The highest-ranking non-Japanese film, eighth, is “F9: The Fast Saga,” which grossed $32 million for distributor Toho-Towa. Only five Hollywood titles reached the 1 billion yen ($8.8 million) mark, which is the traditional marker of commercial success in Japan, with Disney and Marvel titles turning in disappointing numbers.

Of the top ten films, five were released or co-released by perennial industry leader Toho. Warner Bros. was the top overseas distributor, but with its top ten titles being Japanese productions: “Tokyo Revengers” ($39 million) and “Rurouni Kenshin The Final” ($38 million) ranked fifth.

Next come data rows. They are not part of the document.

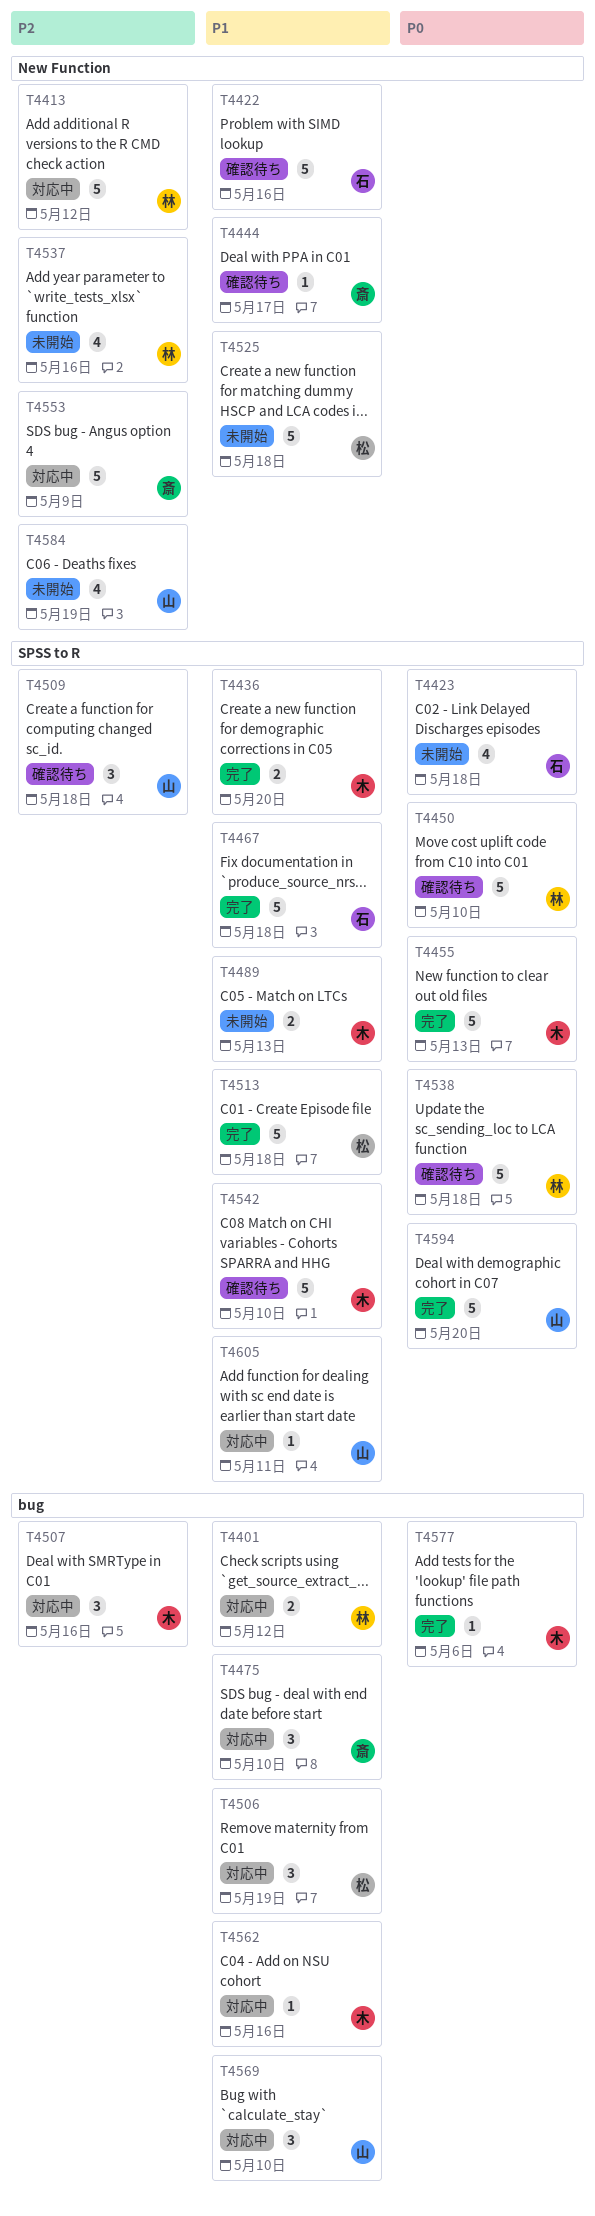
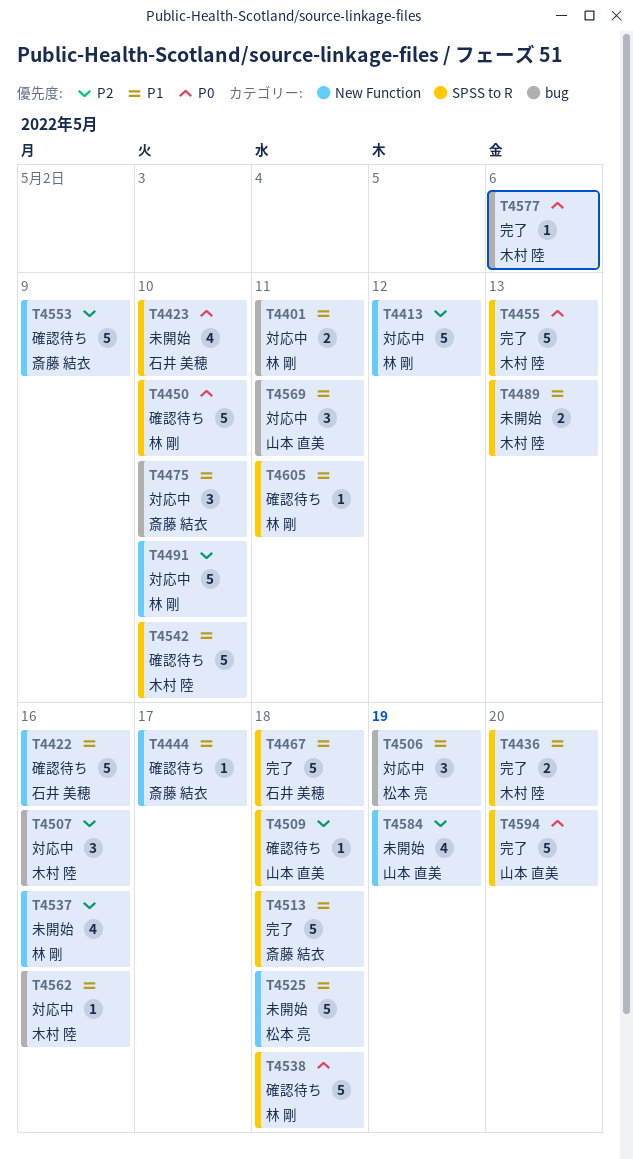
T4401, due: May 12 -> May 11
T4423, due: May 18 -> May 10
T4491: none -> present
T4509, estimate: 3 -> 1
T4513, owner: 松本 亮 -> 斎藤 結衣
T4553, status: 対応中 -> 確認待ち
T4569, due: May 10 -> May 11
T4605, status: 対応中 -> 確認待ち
T4605, owner: 山本 直美 -> 林 剛

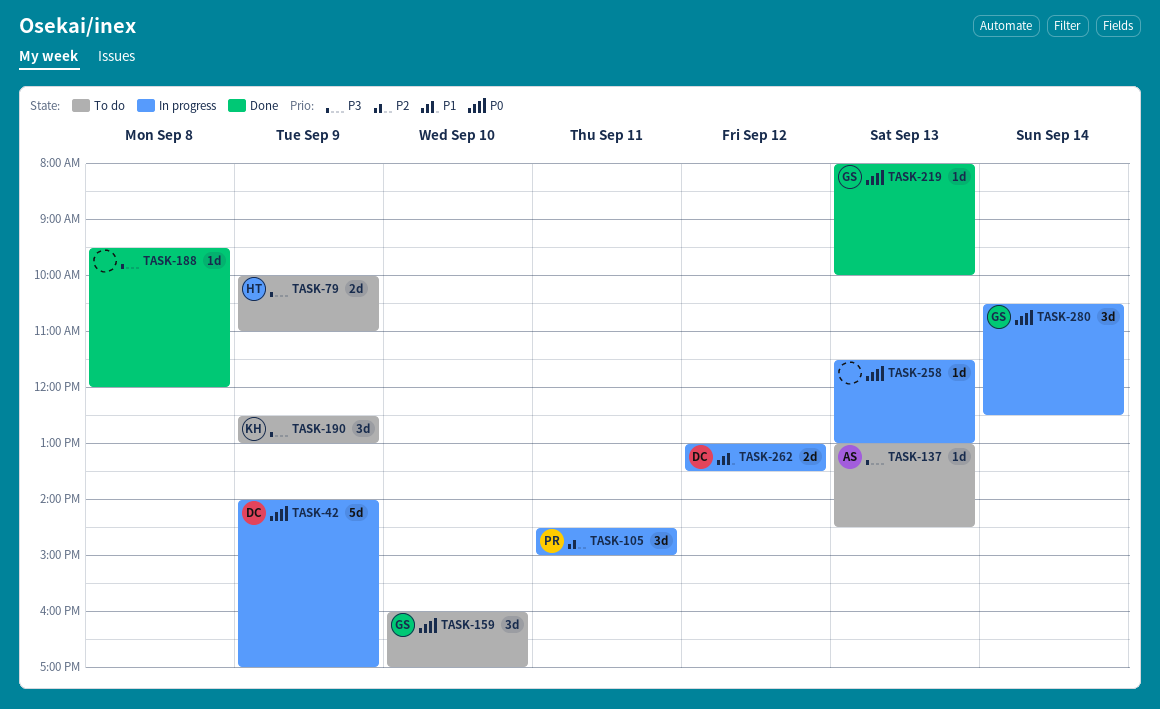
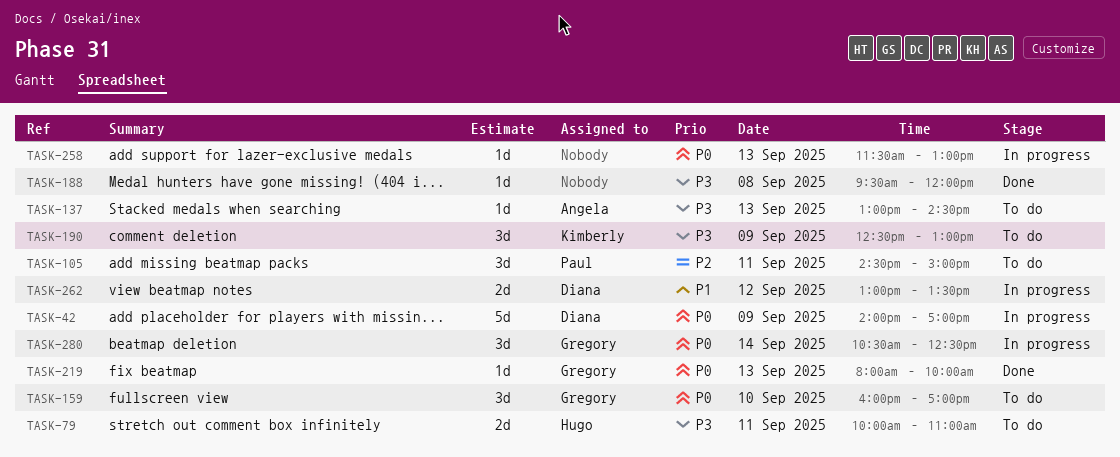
TASK-79, day: Sep 9 -> Sep 11
TASK-105, status: In progress -> To do

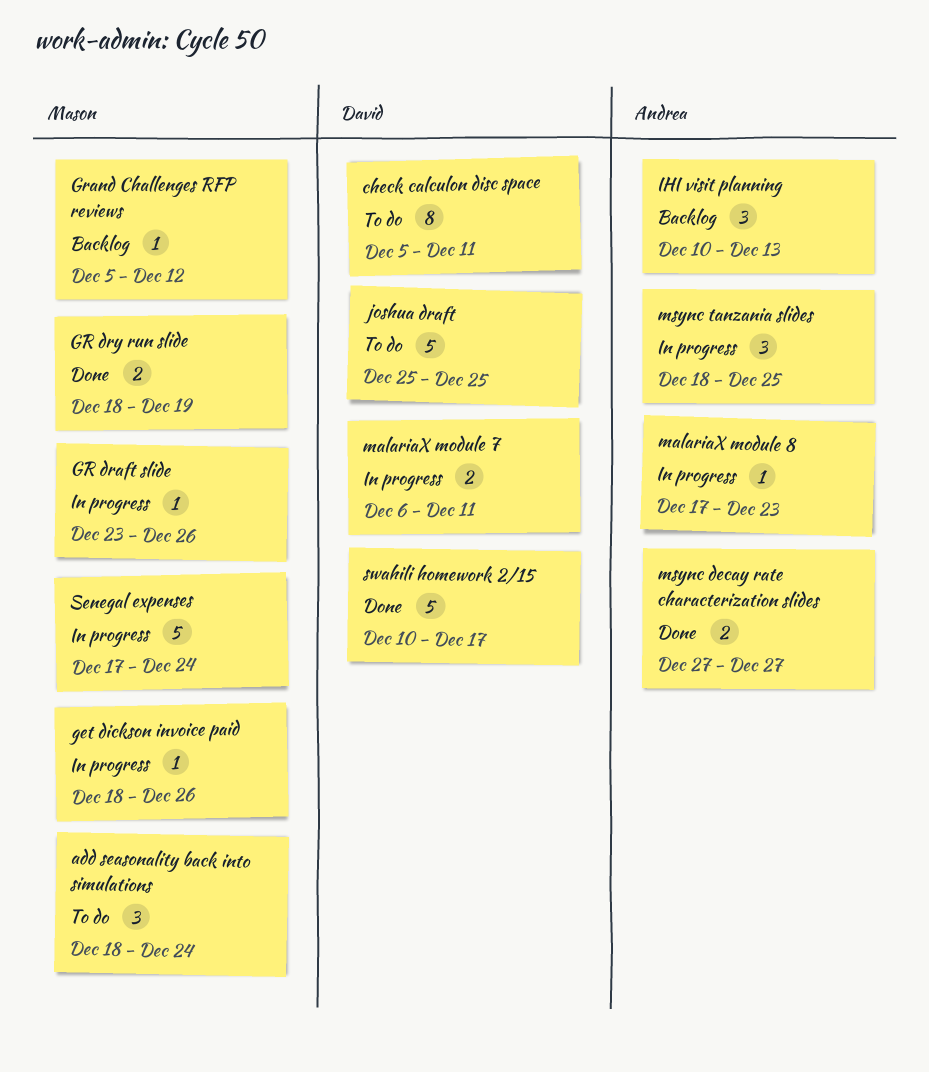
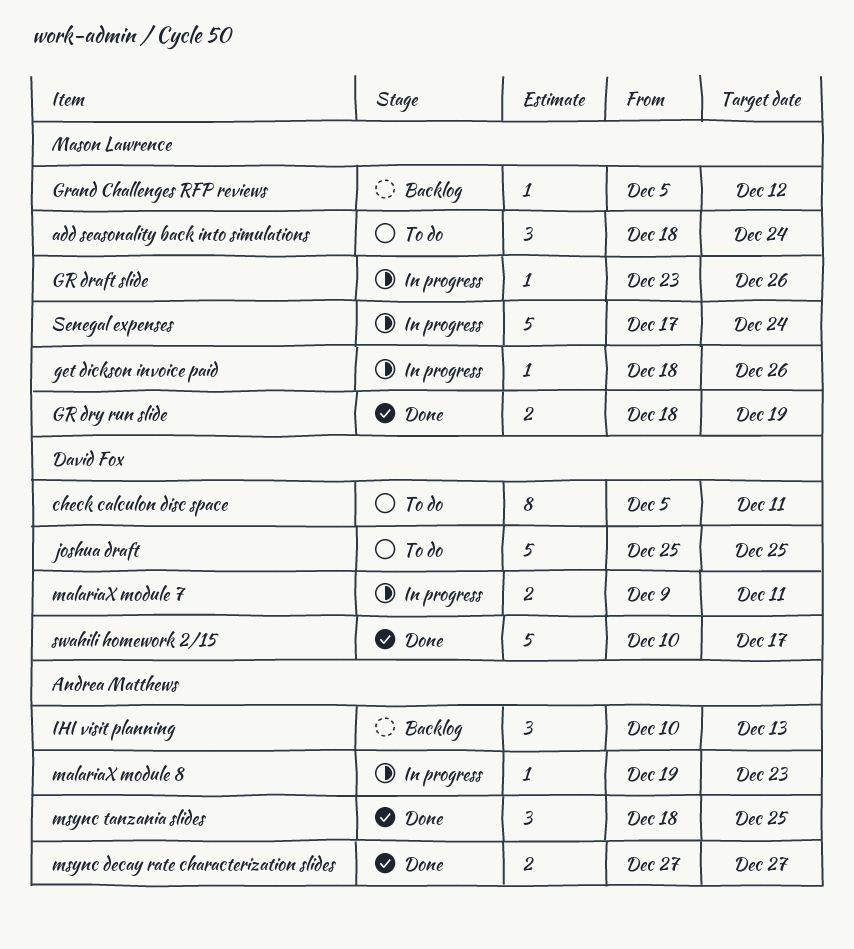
malariaX module 7, start: Dec 6 -> Dec 9
malariaX module 8, start: Dec 17 -> Dec 19
msync tanzania slides, status: In progress -> Done

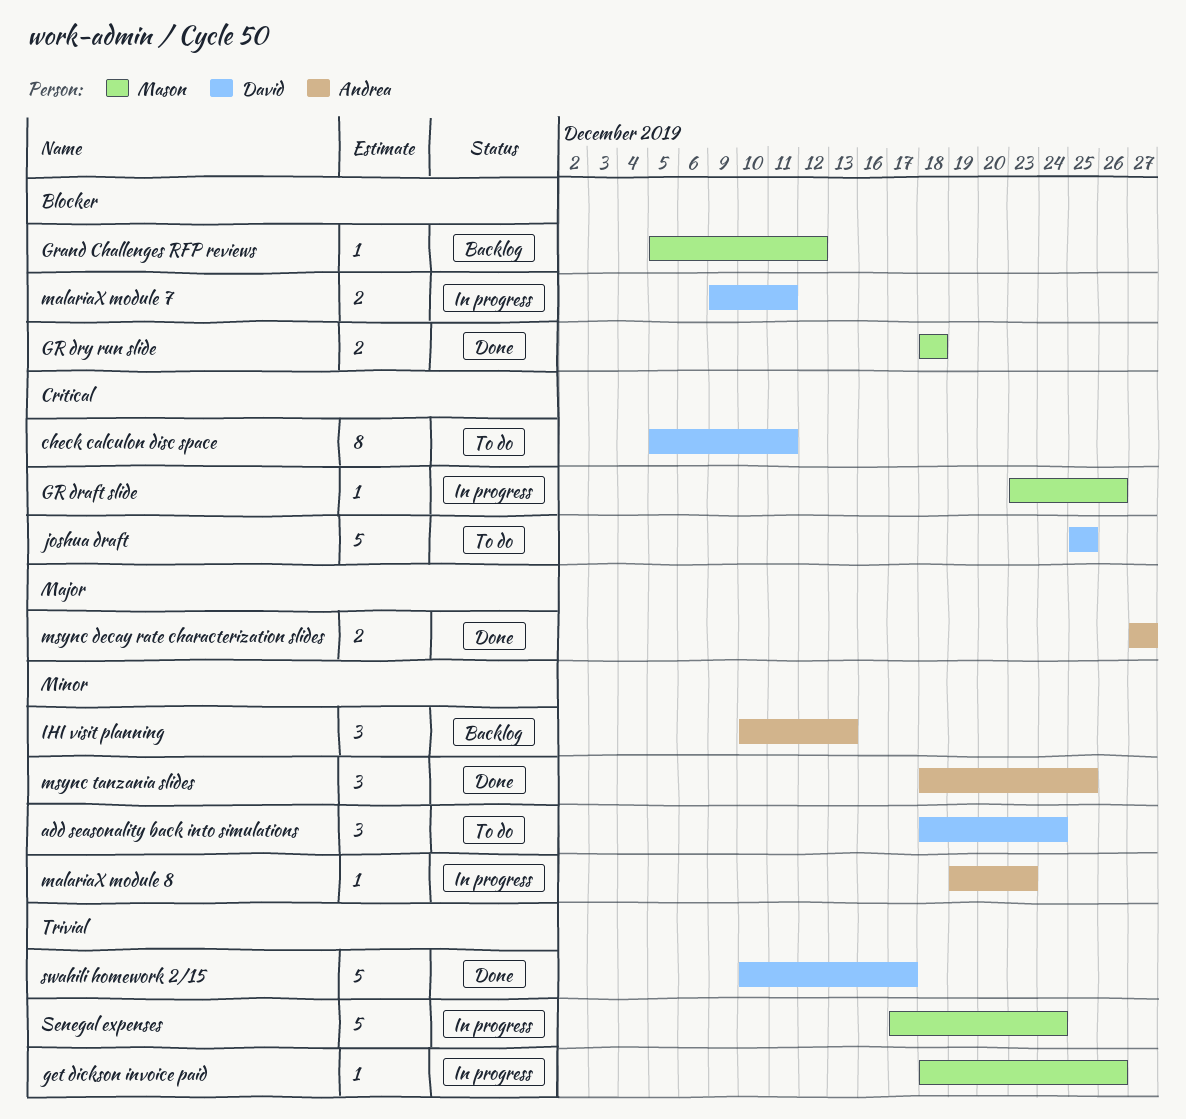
add seasonality back into simulations, owner: Mason Lawrence -> David Fox
GR dry run slide, due: Dec 19 -> Dec 18

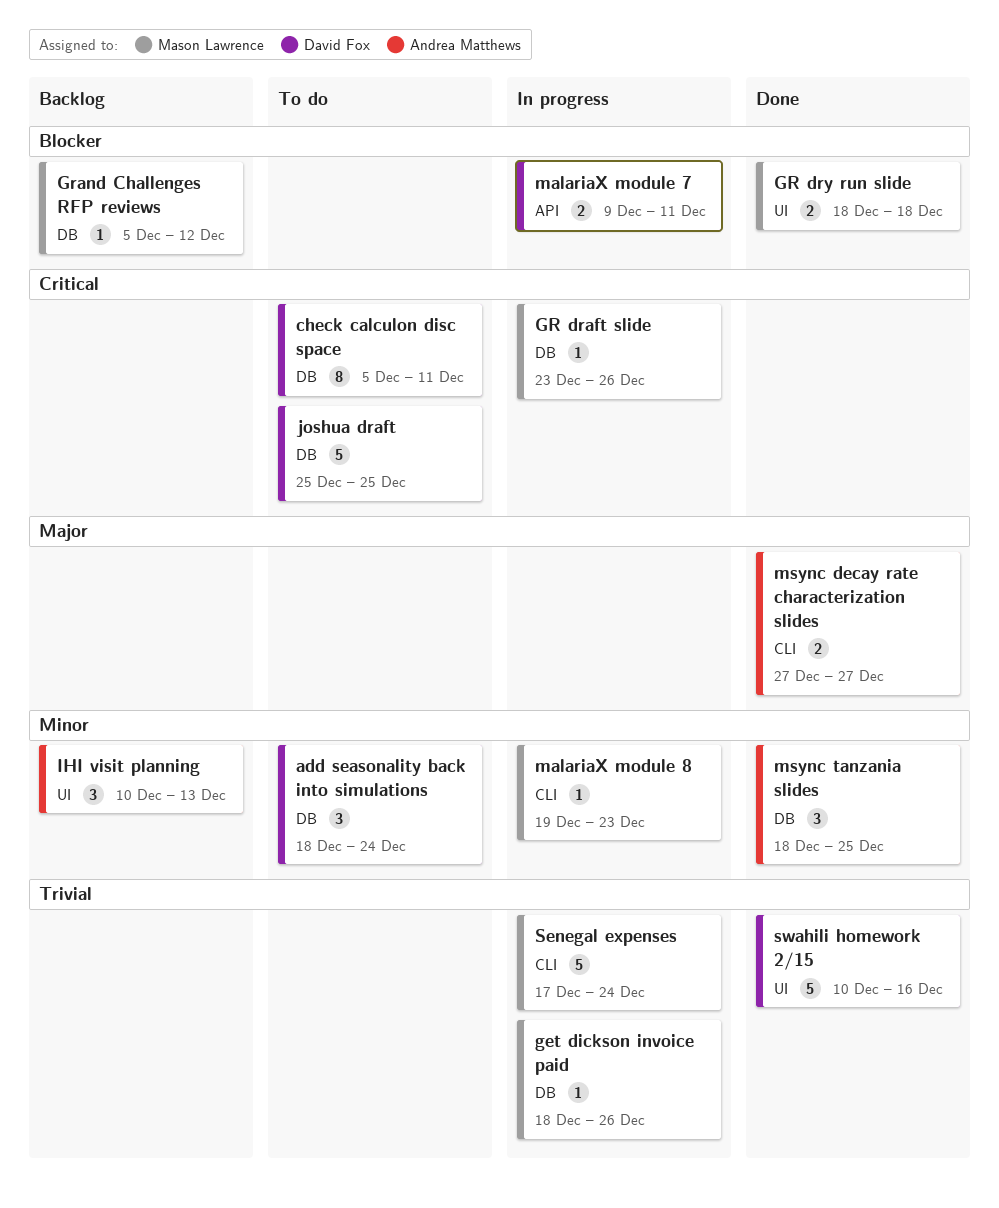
malariaX module 8, owner: Andrea Matthews -> Mason Lawrence
swahili homework 2/15, due: Dec 17 -> Dec 16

“Simultaneous releases in theaters and on streaming platforms or shorter gaps between theatrical and streaming releases gave viewers a wider range of choices,” said box office analyst Otaka Hiroo. Variety. “One of the results has been an accelerated decline in interest in seeing not just Disney but all Hollywood movies (in theaters).” This year, Otaka expects the market share of Japanese films to end at 80%, up from 76% last year.

This projection is lower compared to 2020, when three Hollywood films entered the official MPPAJ top ten, and before the 2019 pandemic, when six of the top ten films were Hollywood releases.

According to Otaka, the overall box office for 2021 will be between $1.36 billion and $1.4 billion, which is an increase of perhaps 120% over 2020. This is still only around 60% of the total for 2019 before the pandemic.

“The pandemic had a big impact on the box office this year,” Otaka commented. “But there was no nationwide theater closure like last year, so the effect was slightly less (than in 2020).”

Regarding 2022, Otaka says, “There are more big, attention-grabbing Hollywood movies coming out next year, compared to 2021. I expect a rebound from Hollywood.”